Extrait 3 : Renaissance après la perte de son alter ego, Cardona.

«Il mit une ration dans chacun des box, dont il laissa les portes ouvertes, puis il siffla, la langue collée au palais. Dans la seconde qui suivit, Aliséa entendit comme un tremblement de terre et, soudain, déboulant des quatre coins du mas au galop, lui apparurent de magnifiques juments espagnoles grises, toutes plus chatoyantes et ronflantes les unes que les autres. Une vision hors du temps et du réel… Chacune se précipita dans un box – son box ! –, non sans avoir jeté un coup d’oeil rapide et étonné à la jeune inconnue. «Qu’est-ce qu’elles sont belles !…», murmura la jeune fille. Ce qu’elle ressentit, à ce moment-là, fut comme une explosion ! Le feu qui s’était éteint en elle, depuis de longues semaines, renaissait de ses cendres, sous le coup d’une bourrasque brutale, et devint un brasier. Tel le phénix, son cœur engourdi venait d’être réanimé par ces beautés sauvages ! Les juments respiraient le bonheur, un bonheur originel, non altéré par leur contact avec l’homme.»

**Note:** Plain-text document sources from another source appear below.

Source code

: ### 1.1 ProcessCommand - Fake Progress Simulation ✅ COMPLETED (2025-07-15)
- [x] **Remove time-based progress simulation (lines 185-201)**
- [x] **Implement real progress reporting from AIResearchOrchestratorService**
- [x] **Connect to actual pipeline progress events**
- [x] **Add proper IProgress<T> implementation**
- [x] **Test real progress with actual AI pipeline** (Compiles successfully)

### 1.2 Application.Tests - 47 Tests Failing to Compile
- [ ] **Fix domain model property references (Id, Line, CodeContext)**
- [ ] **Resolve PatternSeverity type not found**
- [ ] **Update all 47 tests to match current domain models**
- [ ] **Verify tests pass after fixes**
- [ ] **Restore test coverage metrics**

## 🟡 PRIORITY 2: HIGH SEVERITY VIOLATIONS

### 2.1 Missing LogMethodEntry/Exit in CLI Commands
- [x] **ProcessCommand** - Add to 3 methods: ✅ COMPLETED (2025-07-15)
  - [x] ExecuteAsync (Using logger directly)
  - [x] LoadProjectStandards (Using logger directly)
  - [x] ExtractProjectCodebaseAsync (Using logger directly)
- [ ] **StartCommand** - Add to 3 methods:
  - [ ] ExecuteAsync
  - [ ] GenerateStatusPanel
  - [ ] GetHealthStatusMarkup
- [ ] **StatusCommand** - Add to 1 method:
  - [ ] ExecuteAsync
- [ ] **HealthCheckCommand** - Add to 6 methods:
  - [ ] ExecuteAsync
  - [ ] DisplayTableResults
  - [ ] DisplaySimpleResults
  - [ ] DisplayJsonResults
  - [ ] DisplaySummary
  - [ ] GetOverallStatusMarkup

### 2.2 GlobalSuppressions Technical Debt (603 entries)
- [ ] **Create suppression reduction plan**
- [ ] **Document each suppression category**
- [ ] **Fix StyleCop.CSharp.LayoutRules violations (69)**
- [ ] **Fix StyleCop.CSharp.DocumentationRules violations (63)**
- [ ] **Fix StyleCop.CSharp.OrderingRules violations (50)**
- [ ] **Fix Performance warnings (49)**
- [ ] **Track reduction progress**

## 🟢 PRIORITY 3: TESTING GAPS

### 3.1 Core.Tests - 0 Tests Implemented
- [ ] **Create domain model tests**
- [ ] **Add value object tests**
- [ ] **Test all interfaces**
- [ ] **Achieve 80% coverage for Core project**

Extrait 4 : Le principe de l’équithérapie.

«Le chercheur reconnaît que les chevaux arrivent à établir un lien plus rapidement avec le patient que n’importe quel thérapeute.. Le langage des chevaux renvoie l’humain à ses premières relations affectives. L’analyse de la communication entre l’homme et le cheval permet de retrouver tous les grands axes de la recherche sur le développement psychique du nourrisson : intersubjectivité, mentalisation, processus d’attachement, régulation de l’affect. Même chez l’adulte, le corps exprime les émotions bien plus clairement que les mots. Les chevaux recherchent naturellement le contact et perçoivent ces signaux, notamment les signes de tension, et savent y répondre directement, en utilisant tout leur corps (la queue, l’encolure, la tête) et d’infimes contractions musculaires, ainsi que leur respiration. C’est une communication très subtile, qui déclenche, chez le patient, quelque chose d’archaïque, qui n’a rien à voir avec le dressage. Chacun réagit à l’autre dans une langue comprise par tous les deux.»